TEXT UNDER STUDY:
WHEN I TOOK OVER responsibility for my developmentally disabled uncle’s finances, following my father’s death in 2001, I inherited the stock broker that my dad was using. The broker was associated with a well-known financial company. I’d never used a broker before. Any investments I personally owned were held in my employer’s 401(k) plan.

The first time I met the broker, whose name was Jim, I took notice of the large and finely appointed office he had. I figured that, since his title was senior vice president, this was to be expected. He was pleasant enough, although occasionally hard to follow when he started throwing financial jargon around.

Jim and his staff were helpful to me, especially since I was new to the game. They took care of retitling the accounts based on the appropriate legal documents. I found that one of the trusts benefiting my uncle included a physical stock certificate for some bank shares. They converted the certificate into electronic shares and deposited them into the appropriate account without much effort required on my part.

Human pose keypoint rows:
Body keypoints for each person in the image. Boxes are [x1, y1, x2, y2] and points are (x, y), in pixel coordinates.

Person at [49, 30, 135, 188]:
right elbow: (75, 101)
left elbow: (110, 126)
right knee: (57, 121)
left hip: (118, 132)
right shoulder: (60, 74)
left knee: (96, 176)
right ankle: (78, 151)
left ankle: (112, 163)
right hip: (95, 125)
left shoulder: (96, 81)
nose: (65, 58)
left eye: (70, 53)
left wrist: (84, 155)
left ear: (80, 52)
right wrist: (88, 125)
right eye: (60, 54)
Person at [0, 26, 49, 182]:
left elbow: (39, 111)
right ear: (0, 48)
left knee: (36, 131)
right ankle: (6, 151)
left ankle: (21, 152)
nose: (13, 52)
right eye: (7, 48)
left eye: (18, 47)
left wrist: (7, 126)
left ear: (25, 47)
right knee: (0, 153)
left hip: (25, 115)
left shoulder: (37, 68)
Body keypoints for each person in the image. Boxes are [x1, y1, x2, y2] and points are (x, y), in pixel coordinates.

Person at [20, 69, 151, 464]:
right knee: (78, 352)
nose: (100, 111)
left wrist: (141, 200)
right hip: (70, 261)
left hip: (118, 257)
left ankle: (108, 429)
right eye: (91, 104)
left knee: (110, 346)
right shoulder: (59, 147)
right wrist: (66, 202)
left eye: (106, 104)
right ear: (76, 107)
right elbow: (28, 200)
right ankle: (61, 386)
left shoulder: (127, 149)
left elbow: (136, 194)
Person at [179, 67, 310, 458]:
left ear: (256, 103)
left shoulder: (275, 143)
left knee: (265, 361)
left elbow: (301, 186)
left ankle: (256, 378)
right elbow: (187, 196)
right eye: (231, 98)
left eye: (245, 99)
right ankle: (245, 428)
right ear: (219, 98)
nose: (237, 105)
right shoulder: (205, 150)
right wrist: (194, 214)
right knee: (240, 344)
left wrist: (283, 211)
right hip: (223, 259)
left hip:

ACTIVITIES:
a – Answer these from the broker passage:
(i) In what year did the narrator's father die?
(ii) What title did the broker Jim hold?
(iii) Into what did Jim's staff convert the physical stock certificate?
b – Condense the paragraph of the broker passage that opens "Jim and his staff were helpful" into a shorter version that keeps its main facts.
c – From the broker passage, extract the span that begins with the words "WHEN I TOOK" and ends after the words "employer’s 401(k) plan.".

SOLUTION SET:
a –
(i) 2001
(ii) Senior vice president
(iii) Electronic shares

b – Jim and his staff helped the narrator, who was new to this. They retitled the accounts according to the legal documents. One of the uncle's trusts held a physical certificate for bank shares, and they converted it into electronic shares and deposited them in the proper account with little effort from the narrator.

c –
WHEN I TOOK OVER responsibility for my developmentally disabled uncle’s finances, following my father’s death in 2001, I inherited the stock broker that my dad was using. The broker was associated with a well-known financial company. I’d never used a broker before. Any investments I personally owned were held in my employer’s 401(k) plan.